What to do: Reproduce the records word for word, leaving out any pictures they hold.

######

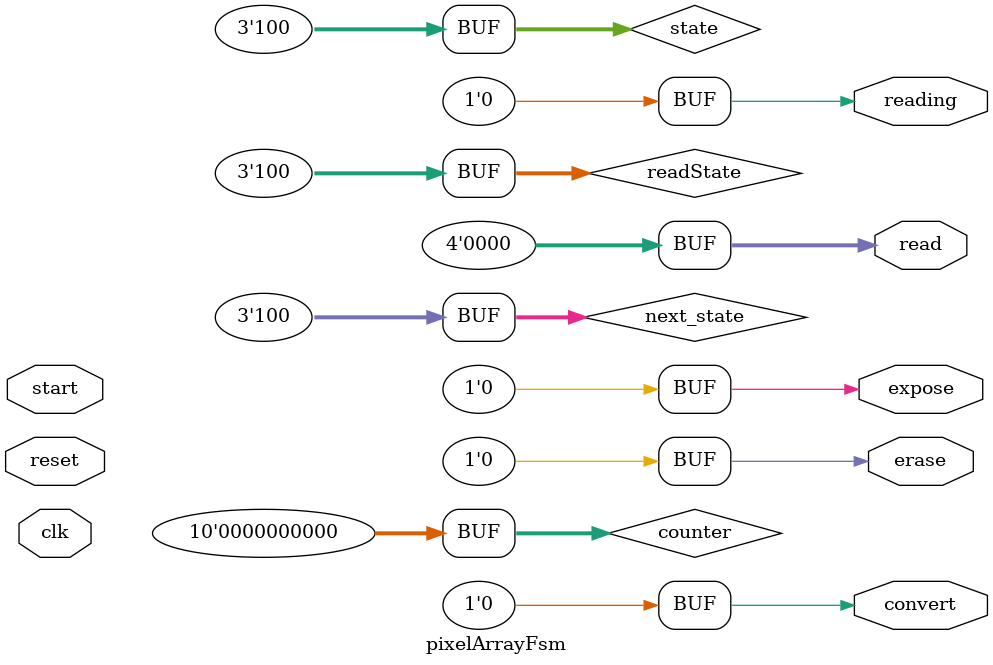
<source format=v>
/* Generated by Yosys 0.9 (git sha1 1979e0b1, gcc 10.3.0-1ubuntu1~20.10 -fPIC -Os) */

(* top =  1  *)
(* src = "FSM.v:3" *)
module pixelArrayFsm(clk, reset, start, erase, expose, read, reading, convert);
  (* src = "FSM.v:4" *)
  input clk;
  (* src = "FSM.v:11" *)
  output convert;
  (* src = "FSM.v:25" *)
  wire [9:0] counter;
  (* src = "FSM.v:7" *)
  output erase;
  (* src = "FSM.v:8" *)
  output expose;
  (* src = "FSM.v:23" *)
  wire [2:0] next_state;
  (* src = "FSM.v:9" *)
  output [3:0] read;
  (* src = "FSM.v:23" *)
  wire [2:0] readState;
  (* src = "FSM.v:10" *)
  output reading;
  (* src = "FSM.v:5" *)
  input reset;
  (* src = "FSM.v:6" *)
  input start;
  (* src = "FSM.v:23" *)
  wire [2:0] state;
  assign convert = 1'h0;
  assign counter = 10'h000;
  assign erase = 1'h0;
  assign expose = 1'h0;
  assign next_state = 3'h4;
  assign read = 4'h0;
  assign readState = 3'h4;
  assign reading = 1'h0;
  assign state = 3'h4;
endmodule

</source>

######

Task solution:
<source format=v>
/* Generated by Yosys 0.9 (git sha1 1979e0b1, gcc 10.3.0-1ubuntu1~20.10 -fPIC -Os) */

(* top =  1  *)
(* src = "FSM.v:3" *)
module pixelArrayFsm(clk, reset, start, erase, expose, read, reading, convert);
  (* src = "FSM.v:4" *)
  input clk;
  (* src = "FSM.v:11" *)
  output convert;
  (* src = "FSM.v:25" *)
  wire [9:0] counter;
  (* src = "FSM.v:7" *)
  output erase;
  (* src = "FSM.v:8" *)
  output expose;
  (* src = "FSM.v:23" *)
  wire [2:0] next_state;
  (* src = "FSM.v:9" *)
  output [3:0] read;
  (* src = "FSM.v:23" *)
  wire [2:0] readState;
  (* src = "FSM.v:10" *)
  output reading;
  (* src = "FSM.v:5" *)
  input reset;
  (* src = "FSM.v:6" *)
  input start;
  (* src = "FSM.v:23" *)
  wire [2:0] state;
  assign convert = 1'h0;
  assign counter = 10'h000;
  assign erase = 1'h0;
  assign expose = 1'h0;
  assign next_state = 3'h4;
  assign read = 4'h0;
  assign readState = 3'h4;
  assign reading = 1'h0;
  assign state = 3'h4;
endmodule

</source>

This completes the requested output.